-- Stated exercise A --
Pull out every line of the records below that contains the word "alto".

-- Passage to read --
※
Robert Hayden was born Asa Bundy Sheffey on August 4, 1913 in Detroit, Michigan. His mother left him in the care of his neighbors, William and Sue Ellen Hayden, when he was just eighteen months old while she left for New York. The Haydens never legally adopted Robert but they rechristened him as Robert Hayden and took care of him as if he had been their own child.

Hayden attended Detroit City College and Michigan University. During his time at Michigan, Hayden was able to continue his lifelong interest in writing and acting. The most important part of this time was that he had the opportunity to study with W.H.

Auden. Auden at the time was a visiting professor who spent time reading some of Hayden’s works and giving him suggestions and valuable criticisms. Hayden credited Auden for helping him develop his own personal style in writing. After he graduated in 1944 he started his career as an instructor of literature, and Frisk University and then at the University of Michigan. He considered himself foremost a poet and only continued to teach in order to earn a living and to support his wife and daughter.
※
-- Entries --
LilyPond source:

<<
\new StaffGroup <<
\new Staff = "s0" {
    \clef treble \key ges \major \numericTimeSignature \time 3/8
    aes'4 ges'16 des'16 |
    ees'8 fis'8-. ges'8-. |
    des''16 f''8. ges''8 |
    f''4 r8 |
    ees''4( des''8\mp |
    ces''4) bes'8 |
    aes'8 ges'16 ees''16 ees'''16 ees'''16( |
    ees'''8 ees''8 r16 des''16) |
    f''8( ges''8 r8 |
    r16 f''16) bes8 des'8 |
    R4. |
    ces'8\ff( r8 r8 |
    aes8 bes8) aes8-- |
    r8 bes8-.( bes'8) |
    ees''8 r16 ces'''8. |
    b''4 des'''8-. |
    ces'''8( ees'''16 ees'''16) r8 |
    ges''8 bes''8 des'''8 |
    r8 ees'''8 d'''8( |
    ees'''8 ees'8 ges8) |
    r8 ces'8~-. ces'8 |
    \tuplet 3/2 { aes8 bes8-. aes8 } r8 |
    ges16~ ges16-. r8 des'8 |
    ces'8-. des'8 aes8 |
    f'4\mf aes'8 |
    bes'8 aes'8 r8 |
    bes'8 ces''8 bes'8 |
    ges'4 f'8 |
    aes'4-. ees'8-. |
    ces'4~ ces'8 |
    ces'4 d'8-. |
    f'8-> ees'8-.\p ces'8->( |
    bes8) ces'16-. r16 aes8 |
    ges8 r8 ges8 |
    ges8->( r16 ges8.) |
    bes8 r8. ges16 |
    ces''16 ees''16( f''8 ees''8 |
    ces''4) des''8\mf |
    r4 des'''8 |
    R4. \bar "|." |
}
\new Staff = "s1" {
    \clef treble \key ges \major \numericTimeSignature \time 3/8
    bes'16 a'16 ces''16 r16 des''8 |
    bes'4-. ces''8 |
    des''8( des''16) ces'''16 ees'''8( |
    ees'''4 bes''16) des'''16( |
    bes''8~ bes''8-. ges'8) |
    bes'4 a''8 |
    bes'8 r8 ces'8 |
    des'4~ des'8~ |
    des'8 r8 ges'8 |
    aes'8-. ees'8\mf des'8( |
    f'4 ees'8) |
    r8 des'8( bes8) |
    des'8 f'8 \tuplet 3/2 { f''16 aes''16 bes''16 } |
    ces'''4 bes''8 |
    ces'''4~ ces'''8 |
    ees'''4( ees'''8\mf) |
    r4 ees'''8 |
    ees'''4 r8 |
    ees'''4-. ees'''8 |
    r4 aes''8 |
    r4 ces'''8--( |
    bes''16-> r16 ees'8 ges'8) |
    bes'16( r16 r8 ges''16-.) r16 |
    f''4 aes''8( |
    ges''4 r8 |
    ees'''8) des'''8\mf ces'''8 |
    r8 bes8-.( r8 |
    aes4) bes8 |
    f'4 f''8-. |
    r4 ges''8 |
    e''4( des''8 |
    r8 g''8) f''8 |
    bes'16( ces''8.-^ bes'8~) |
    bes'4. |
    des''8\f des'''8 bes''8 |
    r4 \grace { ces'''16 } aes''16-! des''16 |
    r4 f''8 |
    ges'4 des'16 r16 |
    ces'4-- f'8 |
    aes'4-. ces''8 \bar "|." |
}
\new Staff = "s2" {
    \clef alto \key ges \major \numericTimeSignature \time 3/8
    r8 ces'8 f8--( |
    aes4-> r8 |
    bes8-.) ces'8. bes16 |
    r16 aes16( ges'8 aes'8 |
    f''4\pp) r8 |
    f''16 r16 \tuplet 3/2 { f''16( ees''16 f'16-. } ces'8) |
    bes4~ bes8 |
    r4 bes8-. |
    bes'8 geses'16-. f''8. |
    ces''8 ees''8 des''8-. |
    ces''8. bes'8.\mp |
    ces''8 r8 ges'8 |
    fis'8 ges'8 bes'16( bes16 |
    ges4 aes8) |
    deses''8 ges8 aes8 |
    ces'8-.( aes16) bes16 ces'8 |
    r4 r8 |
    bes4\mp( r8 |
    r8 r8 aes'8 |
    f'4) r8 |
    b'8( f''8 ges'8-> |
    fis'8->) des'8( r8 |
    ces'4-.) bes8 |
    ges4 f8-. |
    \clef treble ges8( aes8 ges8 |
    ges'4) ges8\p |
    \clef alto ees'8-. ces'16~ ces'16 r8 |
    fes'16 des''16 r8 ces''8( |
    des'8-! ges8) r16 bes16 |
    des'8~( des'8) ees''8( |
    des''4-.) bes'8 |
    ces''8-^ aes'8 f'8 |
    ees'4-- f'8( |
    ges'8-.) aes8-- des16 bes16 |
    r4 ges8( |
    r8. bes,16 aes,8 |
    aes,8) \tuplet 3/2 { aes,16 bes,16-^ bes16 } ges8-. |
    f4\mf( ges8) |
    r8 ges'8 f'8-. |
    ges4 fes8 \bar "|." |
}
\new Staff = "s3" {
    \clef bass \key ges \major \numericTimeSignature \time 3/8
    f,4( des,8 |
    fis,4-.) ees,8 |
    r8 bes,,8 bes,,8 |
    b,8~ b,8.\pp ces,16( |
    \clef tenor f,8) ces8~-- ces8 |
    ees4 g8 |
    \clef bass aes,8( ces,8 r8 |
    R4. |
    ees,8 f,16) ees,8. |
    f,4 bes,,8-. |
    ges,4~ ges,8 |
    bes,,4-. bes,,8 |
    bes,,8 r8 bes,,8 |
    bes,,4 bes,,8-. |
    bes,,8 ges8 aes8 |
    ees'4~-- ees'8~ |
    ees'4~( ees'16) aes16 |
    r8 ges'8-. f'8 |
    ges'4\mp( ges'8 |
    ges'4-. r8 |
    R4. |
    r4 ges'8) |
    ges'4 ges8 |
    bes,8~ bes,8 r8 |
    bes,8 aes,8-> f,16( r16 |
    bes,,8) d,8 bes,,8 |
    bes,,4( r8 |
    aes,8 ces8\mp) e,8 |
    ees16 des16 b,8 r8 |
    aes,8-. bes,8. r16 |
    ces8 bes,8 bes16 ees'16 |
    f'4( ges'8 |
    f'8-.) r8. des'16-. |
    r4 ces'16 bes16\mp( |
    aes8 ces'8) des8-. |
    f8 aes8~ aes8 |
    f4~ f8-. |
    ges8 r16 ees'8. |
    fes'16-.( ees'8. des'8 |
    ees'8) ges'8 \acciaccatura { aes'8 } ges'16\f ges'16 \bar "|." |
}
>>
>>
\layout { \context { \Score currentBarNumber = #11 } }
※
-- Stated exercise B --
Reproduce the stretch of the passage about Robert Hayden from "Robert Hayden was" through "their own child.".

-- Task solution A --
    \clef alto \key ges \major \numericTimeSignature \time 3/8
    \clef alto ees'8-. ces'16~ ces'16 r8 |

-- Task solution B --
Robert Hayden was born Asa Bundy Sheffey on August 4, 1913 in Detroit, Michigan. His mother left him in the care of his neighbors, William and Sue Ellen Hayden, when he was just eighteen months old while she left for New York. The Haydens never legally adopted Robert but they rechristened him as Robert Hayden and took care of him as if he had been their own child.